Violeta de Outono fecha trilogia com o excelente Spaces 





VIOLETA DE OUTONO

Spaces

Voiceprint – 2016

Nota: 9

Por Ricardo Cachorrão Flávio

 

Não é difícil encontrar velhos amigos, e no meio da conversa, ouvir que “poxa, eu gostava muito do Violeta de Outono, banda legal demais... mas acabou, né?”

Não, velhos amigos, o Violeta de Outono nunca acabou! Se você é daqueles que, como eu, cresceu na década de 80, e ali adorava as bandas brasileiras de pós-punk, como Voluntários da Pátria, Smack, Fellini, Akira S & As Garotas Que Erraram e, claro, Violeta de Outono, ótimas músicas como os hits “Outono” e “Dia Eterno”, ficaram na história, e são isso, uma excelente história! Óbvio que indo assistir ao vivo a Fábio Golfetti, Gabriel Costa, Fernando Cardoso e José Luiz Dinola, a atual, madura e consistente formação do Violeta de Outono, você ouvirá essas velhas canções, mas, a realidade dos rapazes é bem diferente!

Desde que deixou de ser um trio e incorporou um quarto elemento à banda, em 2005, com a entrada do tecladista Fernando Cardoso, o Violeta de Outono passou a executar um trabalho mais elaborado e menos comercial, com canções mais longas e excelência instrumental, que acrescentou às suas influências psicodélicas, nítidas desde a formação da banda, em 1984, fortes toques de jazz, eruditos e da cena inglesa de Canterbury, de bandas como Soft Machine, GONG, Caravan, dentre muitas outras.

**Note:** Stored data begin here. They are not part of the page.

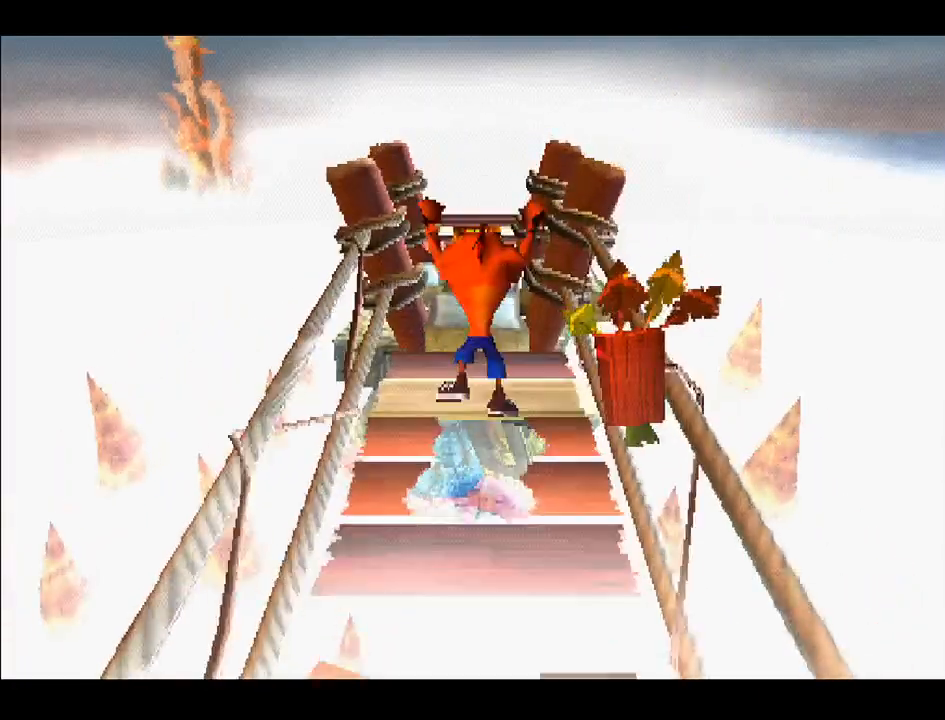
{"buttons": ["DPAD_UP"], "right_stick": "center", "events": []}
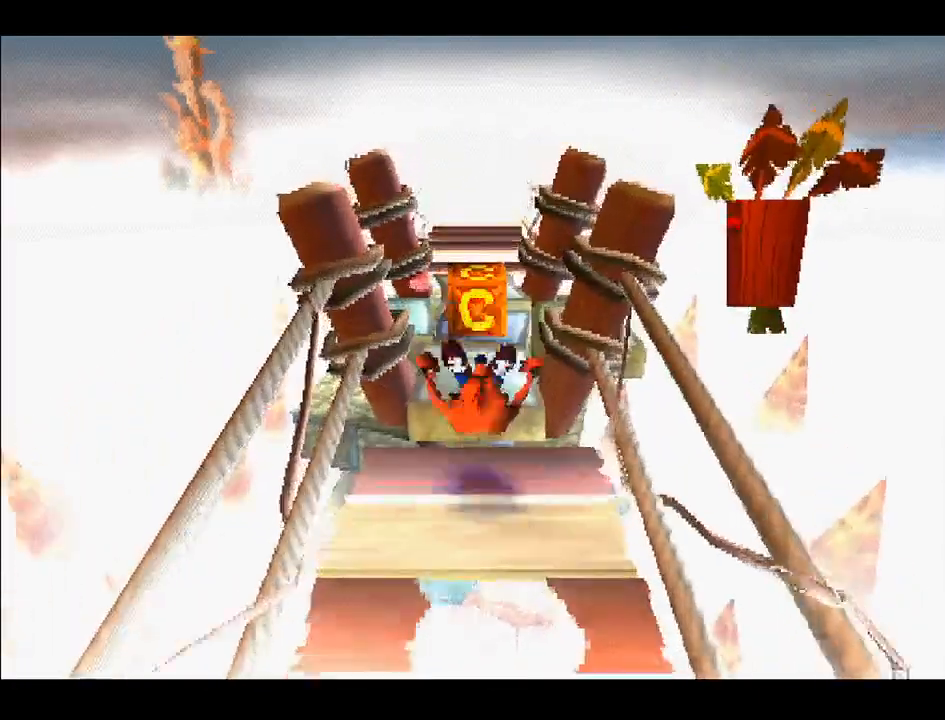
{"buttons": [], "right_stick": "center", "events": [[167, "CROSS", "down"], [283, "CROSS", "up"], [483, "DPAD_UP", "up"]]}
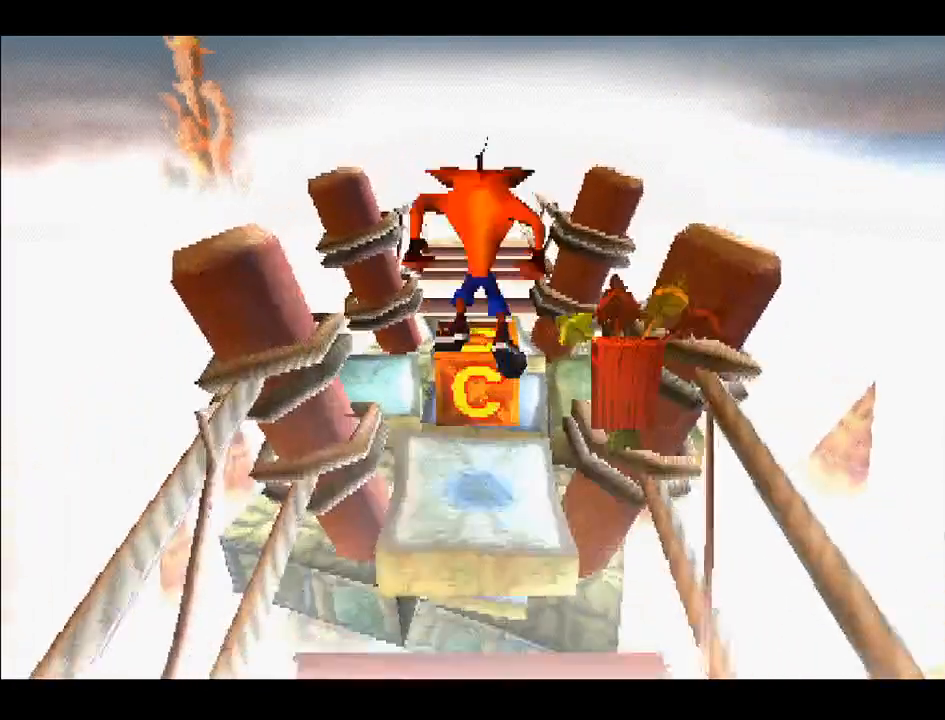
{"buttons": [], "right_stick": "center", "events": []}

Essas influências podem ser conferidas nos discos “Volume 7”, lançado em 2007, “Espectro”, de 2012 e agora, no excelente “Spaces”, que, segundo os próprios, fecha uma trilogia, que consolida a segunda fase da banda.



E sobre esse “encerramento de um ciclo”, perguntamos para Fábio Golfetti, líder da banda, único membro da formação original, vocalista, guitarrista, compositor, que nos atendeu gentilmente diretamente de Londres, onde se prepara para sair em turnê com o aclamado GONG, do qual hoje também é guitarrista. Agora se fecha uma trilogia, já se tem ideia do que vem pela frente? Qual o futuro do Violeta de Outono?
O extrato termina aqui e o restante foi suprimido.